Republican affiliation actually dropped during the 90s and rose again after 2000. Now, I could make some arguments about underdogs and the strength of cultural pushback, but here’s what really happened: I went to a conservative private Baptist school up through 1999, then went to a large secular university for college in the early 2000s. The country didn’t  liberalize in the year 2000, my surroundings did.  This change wasn’t horribly profound, after all engineering profs are not particularly known for their liberalism, but it still shifted the needle. I could come up with all the justifications in the world for my biased knee jerk reaction, but I’d just be self justifying. In superimposing the change in my surroundings and personal development over the US as a whole, I committed the Forrest Gump Fallacy.

So why did I do this? Why do others do this? I think there’s a few reasons:

  1. We really are affected by the events that surround us Most fallacies start with a grain of truth, and this one does too. In many ways, we are affected by watching the events that surround us, and we do really observe the country change around us. For example, most people can quite accurately describe how their own feelings and the feelings of the country changed after September 11th, 2001. I don’t think this fallacy arises around big events, but rather when we’re discussing subtle shifts on more divisive issues.

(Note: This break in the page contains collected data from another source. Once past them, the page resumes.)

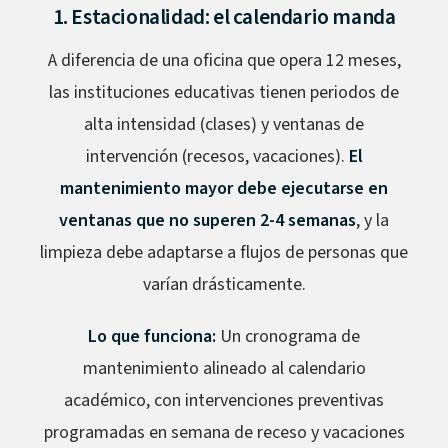
1. Estacionalidad: el calendario manda
A diferencia de una oficina que opera 12 meses,
las instituciones educativas tienen periodos de
alta intensidad (clases) y ventanas de
intervención (recesos, vacaciones).
El
mantenimiento mayor debe ejecutarse en
ventanas que no superen 2-4 semanas
, y la
limpieza debe adaptarse a flujos de personas que
varían drásticamente.
Lo que funciona:
Un cronograma de
mantenimiento alineado al calendario
académico, con intervenciones preventivas
programadas en semana de receso y vacaciones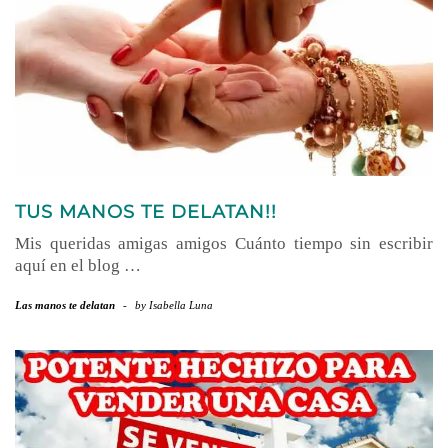
TUS MANOS TE DELATAN!!
Mis queridas amigas amigos Cuánto tiempo sin escribir
aquí en el blog …
Las manos te delatan
-
by
Isabella Luna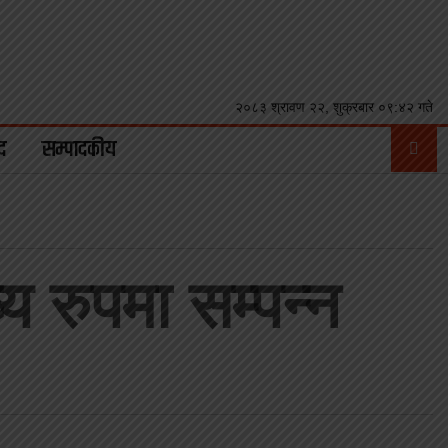
२०८३ श्रावण २२, शुक्रबार ०९:४२ गते
द
सम्पादकीय
्य रुपमा सम्पन्न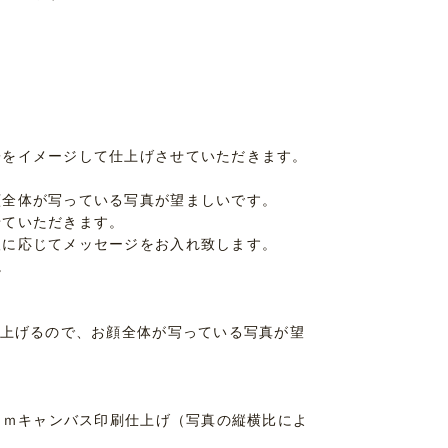
をイメージして仕上げさせていただきます。
顔全体が写っている写真が望ましいです。
ていただきます。
に応じてメッセージをお入れ致します。
。
仕上げるので、お顔全体が写っている写真が望
ｃｍキャンバス印刷仕上げ（写真の縦横比によ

  2. Good cultural metrics are hard to come by A few paragraphs ago, I used party affiliation as a proxy for “how liberal” or “how conservative” the country was during certain decades. While I don’t think that metric is half bad, it’s not perfect. Specifically, it tells us very little about what’s going on with that “independent” group…and they tend to have the largest numbers. Additionally, it’s totally possible that the meaning of “conservative” or “liberal” will change over time and on certain issues. Positions on social issues don’t always move in lock step with positions on fiscal issues and vice versa. Liberalizing on one social issue doesn’t mean you liberalize on all of them either. In my lifetime, many people have changed their opinion on gay marriage but not on abortion. When it’s complicated to get a good picture of public opinion, we rely on our own perceptions more heavily. This sets us up for bias.

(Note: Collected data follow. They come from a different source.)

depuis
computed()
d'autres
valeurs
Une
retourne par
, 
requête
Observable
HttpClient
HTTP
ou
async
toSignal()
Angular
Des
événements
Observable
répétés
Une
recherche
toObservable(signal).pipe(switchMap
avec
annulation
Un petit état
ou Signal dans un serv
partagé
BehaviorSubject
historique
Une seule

  3. Opinions are not evenly spread around This is perhaps the biggest driver of this fallacy, and it’s no one’s fault really. As divided as things can get, the specifics of the divisions can vary widely in your personal life, your city and your state. While the New Hampshire I grew up in generally leaned conservative, it was still a swing state. My school however was strongly conservative and almost everyone was a Republican, and certainly almost all of the staff. Even with only 25% of people identifying themselves as Republican there are certainly many places where someone could be the only Democrat and vice versa. Ann Althouse (a law professor blogger who voted for Obama in 2008) frequently notes that her law professor colleagues consider her “the conservative faculty member”. She’s not conservative compared to the rest of the country, but compared to her coworkers she very much is. If you don’t keep a good handle on the influence of your environment, you could walk away with a pretty confused perception of “normal”.

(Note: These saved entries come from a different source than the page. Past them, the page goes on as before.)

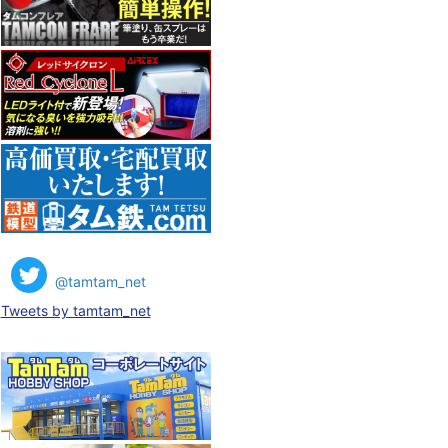
@tamtam_net
Tweets by tamtam_net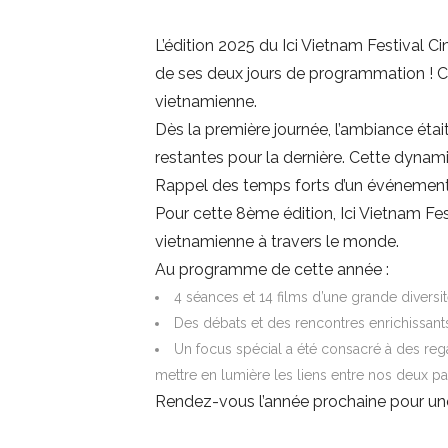
L’édition 2025 du Ici Vietnam Festival 
de ses deux jours de programmation ! Cet
vietnamienne.
Dès la première journée, l’ambiance ét
restantes pour la dernière. Cette dynamiq
Rappel des temps forts d’un événement
Pour cette 8ème édition, Ici Vietnam Fest
vietnamienne à travers le monde.
Au programme de cette année :
4 séances et 14 films d’une grande diversi
Des débats et des rencontres enrichissants
Un focus spécial a été consacré à des rega
mettre en lumière les liens entre nos deux pay
Rendez-vous l’année prochaine pour une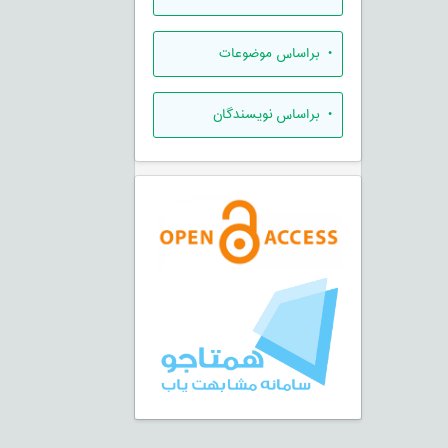
•
براساس موضوعات
•
براساس نویسندگان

So what do we do about something like this? I’m not really sure. The obvious answer is to try to mix with people who don’t think like you, aren’t your age and have a different perspective from you, but that’s easier said than done. There’s some evidence that conservatives and liberals legitimately enjoy living in different types of places and that the polarization of our daily lives is getting worse. Sad news. On the other hand, the internet does make it easier than ever to seek out opinions different from your own and to get feedback on what you might be missing. Will any of it help? Not sure. That’s why I’m sticking with just giving it a name.